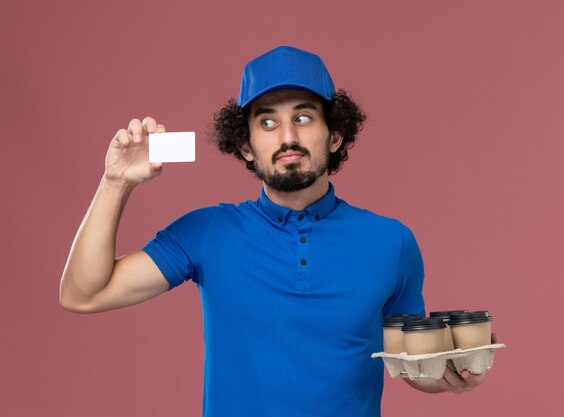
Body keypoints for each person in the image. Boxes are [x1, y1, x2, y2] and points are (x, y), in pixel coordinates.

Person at [60, 46, 495, 417]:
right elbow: (84, 294)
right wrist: (116, 182)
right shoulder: (207, 233)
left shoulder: (392, 242)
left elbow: (409, 362)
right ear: (246, 145)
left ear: (335, 135)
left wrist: (449, 375)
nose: (287, 136)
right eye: (267, 122)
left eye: (304, 118)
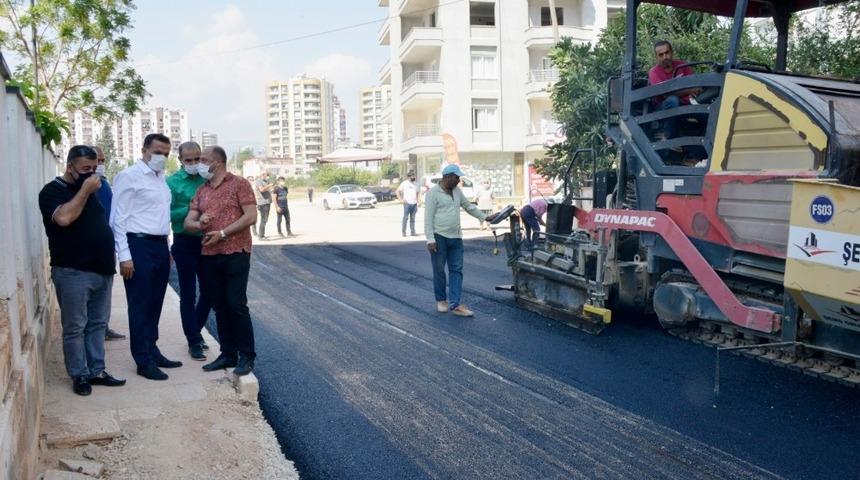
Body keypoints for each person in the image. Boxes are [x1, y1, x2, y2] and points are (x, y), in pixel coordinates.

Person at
---------------
Prompt:
Reproduce every record above word for word. Leave the pictures out.

Response to the task:
Body keypoints for each person in the image. Boxes are [x1, y1, x2, y2] and points are (x, y), in pixel coordinates.

Person at [60, 46, 495, 417]:
right elbow: (84, 294)
right wrist: (116, 182)
right shoulder: (207, 233)
left shoulder: (392, 242)
left elbow: (409, 362)
right ear: (246, 145)
left ear: (335, 135)
left wrist: (449, 375)
nose: (287, 136)
right eye: (267, 122)
left eye: (304, 118)
Body keypoints for each person in the image. Boxes are [x1, y1, x2, y2] and points are (x, y), in pixel coordinates.

Person at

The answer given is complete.